Mas na década de ’70 era comum e usual a cirurgia.
A particularidade foi que eu tinha também uma fimose que já estava incomodando. Procurei um médico que me disse que fimose não tratada também dificulta a higiene local, favorece o aparecimento de infecções e é altamente relacionada com o desenvolvimento de câncer do pênis.
E aconselhou-me a operar – diminuir o tamanho do prepúcio - a pele que envolve desnecessariamente o pênis, para evitar maiores problemas.
Como foi na mesma ocasião do problema das amígdalas, dois cirurgiões – um geral e outro otorrino – resolveram operar-me no mesmo momento, com anestesia geral.
Foi tudo feito com sucesso.
Fato interessante foi que, há uns dez dia, na Praça da Árvore, esperando um coletivo, sentou-se no banco ao meu lado um senhor de uns 30 ou 35 anos, que acabava de falar ao celular.
Iniciou conversa comigo:
- Estou fazendo os últimos preparativos para uma cirurgia.
- Ah!, é?
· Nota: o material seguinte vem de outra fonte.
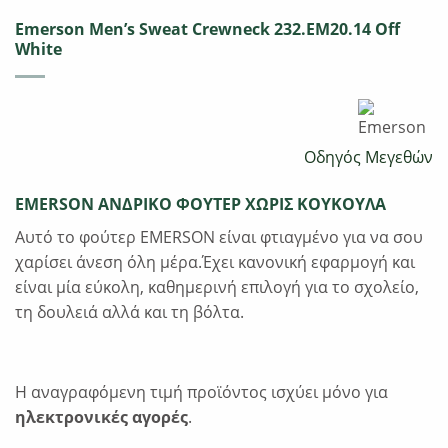
Emerson Men’s Sweat Crewneck 232.EM20.14 Off
White
Οδηγός Μεγεθών
EMERSON ΑΝΔΡΙΚΟ ΦΟΥΤΕΡ ΧΩΡΙΣ ΚΟΥΚΟΥΛΑ
Αυτό το φούτερ EMERSON είναι φτιαγμένο για να σου
χαρίσει άνεση όλη μέρα.Έχει κανονική εφαρμογή και
είναι μία εύκολη, καθημερινή επιλογή για το σχολείο,
τη δουλειά αλλά και τη βόλτα.
Η αναγραφόμενη τιμή προϊόντος ισχύει μόνο για
ηλεκτρονικές αγορές
.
E posso saber que tipo de cirurgia vai fazer?
- Fimose... - respondeu, meio envergonhado.
- Nada de mais – afirmei. – Eu também fui operado de fimose.
- Mas depois de casado?
- Sim.
Repetia-se com ele o que ocorrera comigo. Disse-lhe que era simples e corrigiria alguns problemas, especialmente na hora do coito.
- O senhor tem razão. Na hora sinto muitas dores e, às vezes, até chega a sangrar... Além de que formam-se resíduos muito mal cheirosos.
- Não se preocupe: vá tranqüilo para a intervenção...
Aí chegou a condução que eu esperava.
- Adeus, felicidade e boa sorte - desejei.